Consumers across geographies began exhibiting similar purchase patterns. The need for convenient cross-border payments shot up. Payment gateways promised not just convenience but also security and speed. The post-2019 consumer seeks one-click/one-touch payments, easy tracking, multiple updates, simple return processes, data privacy, and a host of other benefits.

That is a huge reason why e-commerce and payment gateway services in India have been growing parallelly as industries in our growing economy.

The Sarkaar Effect ft. RBI for Payment Gateway Providers

The Indian government and the central bank have been consistently pushing digital payments since the demonetisation days. Here’s a list of the key decisions/steps in this regard.
The RBI launched the RBI-DPI (Digital Payments Index) in January 2021 to signal the extent of payment digitisation across India. The parameters include (with weightages in percentage)

  • Payment enablers: 25%
  • Demand-side payment infrastructure factors: 10%
  • Supply-side payment infrastructure factors: 10%
  • Payment performance: 45%
  • Consumer centricity: 5%
  • The government announced exemption of MDR (Merchant Discount Rate) charges on UPI transactions.
  • The RBI’s March 2020 guidelines of Payment Aggregators and Payment Gateways protect customer funds apart from recognizing aggregators as authorised entities, granting them flexibility and control with regard to operations and funds management.
  • The NPCI (National Payments Corporation of India) plans to collaborate with the income tax department to launch UPI tax payments.
  • The NHAI (National Highways Authority of India) introduced FASTag for digital and contactless toll payments for drivers on national highways.
  • The RBI is reviewing ‘interoperability’ guidelines for the use of UPI QR codes in ATMs across India.
  • In 2019, the FDI policy for B2B e-commerce businesses went through changes and clarifications. 100% FDI is allowed for marketplace modelled, automatic route B2B e-commerce businesses.
  • With key steps, such as post offices being linked to the core banking system, setting up for new digital banking units, the upcoming, much-talked-about ‘crypto rupee’, etc., announced in Budget 2022, digital inclusion is about to receive a huge impetus. The digital payments ecosystem is only going to receive a shot in the arm with the inclusion of a growing customer base.

The Bigger Picture

The Budget 2022 highlighted the FinTech ecosystem and a digital economy. With initiatives for promoting start-ups and MSMEs with tax benefits and more, a greater number of e-commerce businesses will likely emerge, boosting the need for payment gateway services in India.
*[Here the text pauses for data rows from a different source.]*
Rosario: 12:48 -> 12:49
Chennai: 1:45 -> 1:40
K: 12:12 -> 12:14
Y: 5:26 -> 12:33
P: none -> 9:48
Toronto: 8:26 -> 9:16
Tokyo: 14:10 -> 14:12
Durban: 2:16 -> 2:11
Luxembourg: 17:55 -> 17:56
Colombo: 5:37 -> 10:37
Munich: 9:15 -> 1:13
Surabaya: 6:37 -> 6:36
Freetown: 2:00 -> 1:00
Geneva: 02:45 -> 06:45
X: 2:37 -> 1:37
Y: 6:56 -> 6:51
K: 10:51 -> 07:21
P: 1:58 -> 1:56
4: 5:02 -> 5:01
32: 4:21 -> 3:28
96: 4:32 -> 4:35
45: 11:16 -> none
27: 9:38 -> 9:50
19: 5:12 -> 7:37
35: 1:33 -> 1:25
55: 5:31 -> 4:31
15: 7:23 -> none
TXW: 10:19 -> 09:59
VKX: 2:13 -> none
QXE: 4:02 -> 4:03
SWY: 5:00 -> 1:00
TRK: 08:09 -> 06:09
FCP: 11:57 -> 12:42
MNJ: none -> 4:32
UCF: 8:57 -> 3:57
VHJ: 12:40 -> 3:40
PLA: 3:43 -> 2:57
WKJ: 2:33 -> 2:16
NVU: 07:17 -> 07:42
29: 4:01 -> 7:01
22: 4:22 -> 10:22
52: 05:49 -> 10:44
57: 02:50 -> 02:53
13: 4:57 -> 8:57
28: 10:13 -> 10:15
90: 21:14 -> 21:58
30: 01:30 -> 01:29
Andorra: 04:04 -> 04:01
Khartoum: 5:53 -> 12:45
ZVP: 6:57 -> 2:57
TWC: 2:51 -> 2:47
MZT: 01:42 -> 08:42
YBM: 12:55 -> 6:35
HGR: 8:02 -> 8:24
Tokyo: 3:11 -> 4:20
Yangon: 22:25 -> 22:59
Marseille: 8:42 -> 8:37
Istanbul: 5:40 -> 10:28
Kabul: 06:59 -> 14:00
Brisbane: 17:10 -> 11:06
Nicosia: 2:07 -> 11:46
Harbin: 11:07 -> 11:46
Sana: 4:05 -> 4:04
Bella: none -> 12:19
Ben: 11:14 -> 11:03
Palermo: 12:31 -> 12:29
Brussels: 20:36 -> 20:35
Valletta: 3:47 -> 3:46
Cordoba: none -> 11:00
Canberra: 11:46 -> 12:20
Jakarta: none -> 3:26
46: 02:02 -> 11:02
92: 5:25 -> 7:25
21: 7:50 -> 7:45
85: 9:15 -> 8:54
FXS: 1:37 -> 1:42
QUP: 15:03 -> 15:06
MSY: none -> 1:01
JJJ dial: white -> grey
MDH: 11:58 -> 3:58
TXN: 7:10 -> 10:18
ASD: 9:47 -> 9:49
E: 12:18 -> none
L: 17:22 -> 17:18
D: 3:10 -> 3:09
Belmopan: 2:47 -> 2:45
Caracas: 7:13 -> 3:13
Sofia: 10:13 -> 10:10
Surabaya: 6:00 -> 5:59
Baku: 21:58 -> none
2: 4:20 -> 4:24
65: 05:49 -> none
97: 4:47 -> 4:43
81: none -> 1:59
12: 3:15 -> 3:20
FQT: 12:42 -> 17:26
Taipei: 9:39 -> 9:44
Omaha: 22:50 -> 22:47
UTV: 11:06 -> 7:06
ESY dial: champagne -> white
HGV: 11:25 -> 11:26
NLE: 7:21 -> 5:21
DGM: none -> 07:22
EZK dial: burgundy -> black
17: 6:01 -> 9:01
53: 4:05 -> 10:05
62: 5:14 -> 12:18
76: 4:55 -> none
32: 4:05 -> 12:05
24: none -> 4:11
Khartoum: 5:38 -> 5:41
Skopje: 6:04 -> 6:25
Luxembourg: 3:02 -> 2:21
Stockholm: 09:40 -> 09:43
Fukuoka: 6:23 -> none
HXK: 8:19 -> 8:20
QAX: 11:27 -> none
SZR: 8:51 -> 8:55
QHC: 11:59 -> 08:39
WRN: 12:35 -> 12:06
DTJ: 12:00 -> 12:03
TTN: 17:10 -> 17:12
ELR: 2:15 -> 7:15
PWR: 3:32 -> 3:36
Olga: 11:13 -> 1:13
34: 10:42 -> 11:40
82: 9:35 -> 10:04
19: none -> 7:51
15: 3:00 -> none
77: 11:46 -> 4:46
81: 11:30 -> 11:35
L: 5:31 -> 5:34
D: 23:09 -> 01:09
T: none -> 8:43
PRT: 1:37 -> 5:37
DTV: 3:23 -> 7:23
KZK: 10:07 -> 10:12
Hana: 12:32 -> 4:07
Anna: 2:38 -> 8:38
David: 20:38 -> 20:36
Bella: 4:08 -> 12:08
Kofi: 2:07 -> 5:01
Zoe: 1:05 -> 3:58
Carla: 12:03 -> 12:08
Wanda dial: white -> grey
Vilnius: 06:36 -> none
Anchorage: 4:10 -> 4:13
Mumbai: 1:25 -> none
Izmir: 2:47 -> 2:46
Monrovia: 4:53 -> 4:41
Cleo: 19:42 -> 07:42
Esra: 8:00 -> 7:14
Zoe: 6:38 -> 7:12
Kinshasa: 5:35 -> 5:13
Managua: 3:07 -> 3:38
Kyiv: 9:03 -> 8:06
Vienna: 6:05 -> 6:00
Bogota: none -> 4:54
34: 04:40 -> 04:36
Words like ‘vibrant’, ‘robust’, and ‘vast’ are doing the rounds appraising India’s digital economy. As one of the largest internet consumers in the world, we were bound to reach here.

What Next?

We now need to keep a close eye on how digital payment gateway providers rise to the occasion and create, develop, strategise, convert, and market world-class solutions for the Indian millennial, GenZ, boomer, and senior citizen alike. It poses a mammoth challenge with our diverse demographics, socio-cultural strata, and psychographics.

With an extra-conducive environment, innovation brimming in FinTech, and the masses adopting newer products by the day, we can safely reckon a revolution for the digital payments ecosystem, and consequently, the payment gateway market too.